◆ Given passage ◆
▼

8 minute read
STRANGER THAN FICTION
Arthur W J G Ord-Hume recalls an aviation coincidence that defies belief…
While we are all still in lockdown, staggering around in facemasks and generally starting to fret over when the next time will be that we will feel air beneath our wings, here’s a really odd aeronautical tale from the 1950s that may just about make your hair stand on end or, assuming that you may still have some (mine fell out long ago), change colour. First though, I have to set the scene, so sit comfortably and meander back with me to those carefree days when things were greatly different from today.
At Bembridge on the Isle of Wight, I had joined John Britten and Desmond Norman, initially with the sole purpose of building the Druine Turbi for the then Popular Flying Association. Now, John and Desmond had another business, which was agricultural aviation – crop spraying to you and me. Once the Turbi was built, I began to devote more and more of my time to this aspect of aviation. At that time, the best aeroplane for the job was the Tiger Moth – they were plentiful (ex-RAF ones flooded the market) and they were dirt cheap. I had just bought four for £25 each; two were immediately flyable, the third needed a bit of doing up before it could be ferry-flown back to the Island, and the fourth we broke up for spares. Today it would have been only a matter of a couple of weeks’ work to make it flyable, but priorities were different in those far off times. Seeing an opportunity to develop this ag flying side of Main A typical British Tiger Moth, G-AMVF, engaged in crop spraying, this time with wing-mounted Britten-Norman rotary atomisers. aviation, I formed a company with business acquaintances and one time ag pilots Danny Speck and Roy Matthews, and we moved into a bunch of Nissen huts and a doorless blister hangar at Panshanger.
Anxious to bypass the rather cumbersome rigmarole of having to get Air Registration approval and special test permits to fly for the evaluation of everything we designed and needed to test fly, it was suggested that my little company ought to apply for design approval to operate under the coveted ‘B’ Conditions, enabling us to bypass the normal Certificate of Airworthiness procedures. My name went forward as Chief of Design – and was approved. We were duly authorised to fly uncertified aircraft under the markings G-44. This privileged position opened many useful doors and certainly speeded up product development. Sorry for this long preamble but it’s rather necessary in order to explain what happened next.

▲

[Dataset entries]
▼

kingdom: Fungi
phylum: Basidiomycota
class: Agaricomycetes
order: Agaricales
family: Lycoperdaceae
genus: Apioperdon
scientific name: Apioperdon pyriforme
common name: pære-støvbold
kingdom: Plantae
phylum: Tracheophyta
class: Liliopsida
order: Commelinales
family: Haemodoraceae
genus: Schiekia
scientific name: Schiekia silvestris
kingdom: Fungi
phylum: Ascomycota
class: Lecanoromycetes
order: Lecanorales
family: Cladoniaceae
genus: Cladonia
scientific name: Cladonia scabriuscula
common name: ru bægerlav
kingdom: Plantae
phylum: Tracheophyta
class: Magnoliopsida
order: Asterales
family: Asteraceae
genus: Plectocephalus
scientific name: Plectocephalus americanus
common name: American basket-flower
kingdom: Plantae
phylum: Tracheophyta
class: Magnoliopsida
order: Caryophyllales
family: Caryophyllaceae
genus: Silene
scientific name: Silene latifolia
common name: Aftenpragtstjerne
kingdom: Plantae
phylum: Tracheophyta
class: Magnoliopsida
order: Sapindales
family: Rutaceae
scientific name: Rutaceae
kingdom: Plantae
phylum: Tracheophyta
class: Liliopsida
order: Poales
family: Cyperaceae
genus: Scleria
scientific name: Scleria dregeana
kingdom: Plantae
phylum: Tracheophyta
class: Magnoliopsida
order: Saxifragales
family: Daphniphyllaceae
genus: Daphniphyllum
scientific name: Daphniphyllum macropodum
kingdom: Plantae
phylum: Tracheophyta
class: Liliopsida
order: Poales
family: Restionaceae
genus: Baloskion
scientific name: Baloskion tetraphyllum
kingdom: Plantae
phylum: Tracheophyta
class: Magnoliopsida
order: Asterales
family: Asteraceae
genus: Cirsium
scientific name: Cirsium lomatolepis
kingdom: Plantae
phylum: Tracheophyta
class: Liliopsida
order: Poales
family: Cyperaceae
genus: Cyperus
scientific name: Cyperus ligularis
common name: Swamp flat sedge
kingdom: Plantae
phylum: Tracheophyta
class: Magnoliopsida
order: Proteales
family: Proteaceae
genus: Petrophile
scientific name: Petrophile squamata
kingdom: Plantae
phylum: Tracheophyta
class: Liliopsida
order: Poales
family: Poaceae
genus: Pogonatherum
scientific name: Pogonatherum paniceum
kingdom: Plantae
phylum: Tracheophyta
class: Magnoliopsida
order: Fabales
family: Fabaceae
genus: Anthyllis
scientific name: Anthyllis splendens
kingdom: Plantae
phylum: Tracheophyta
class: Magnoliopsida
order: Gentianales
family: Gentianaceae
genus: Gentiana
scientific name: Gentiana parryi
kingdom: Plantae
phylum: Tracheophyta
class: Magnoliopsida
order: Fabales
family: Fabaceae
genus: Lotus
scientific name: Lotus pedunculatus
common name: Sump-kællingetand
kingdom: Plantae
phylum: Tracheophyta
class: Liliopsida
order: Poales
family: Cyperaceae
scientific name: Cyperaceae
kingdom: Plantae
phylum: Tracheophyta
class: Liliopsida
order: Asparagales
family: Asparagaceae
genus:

▲

◆ Exercise goal ◆
Extend the aviation article past its last sentence. The listing has no connection to the aviation article.

◆ The answer ◆
Now, one of the drawbacks of using the faithful old Tiger Moth for crop spraying was that, in those days, many of the chemicals we had to spray were not just poisonous, they were also highly corrosive. Today, fortunately, most of those chemicals are now banned on a litany of valid grounds, but back then you had to live with it. Ground crew were encouraged to wear facemasks (and we all know what they are now, do we not?) and avoid splashing the jollop onto bare skin.
For the aircraft it was equally bad news. The stuff often ran down inside the fuselage, between the steel tube
airframe and fabric covering. Even practised ground crew working on a quick turn around could not avoid slopping some of the muck going over the side of the big liquid tank that occupied the front cockpit.
Normally, after each day’s operations, the Tiger was hosed down with water, but this did not touch the stuff that had trickled down inside until the damage was done and the tail was about ready to fall off.
All this cleaning by the ground crew took time but was obviously not very effective.
I began to think about this and decided that the fabric on the rear fuselage of the Tiger was not essential and, if you stripped it off, and placed a simple short between longerons fairing behind the cockpit, the Tiger could still fly with a semi-stripped body.
My idea was a bit radical, but it would allow the steel tubular structure to be thoroughly hosed down at the end of each day. Besides aiding inspection for corrosion, it also permitted regular paint protection.
To do this clearly involved a major adjustment to the aircraft’s specification, so I discussed my plans with a ‘man from the Ministry’ and also an inspector from the Air Registration Board.
Gradually it materialised that my idea was not totally original, there was a farmer in Australia who used a Tiger Moth to spray his crops and, faced with the same corrosion problems, he had done exactly what I was proposing and removed the fabric from the rear fuselage so the structure could be inspected and washed down regularly. And, being but a farmer, he had gone through all the expensive procedures necessary to convince the authorities it was a good idea that would work.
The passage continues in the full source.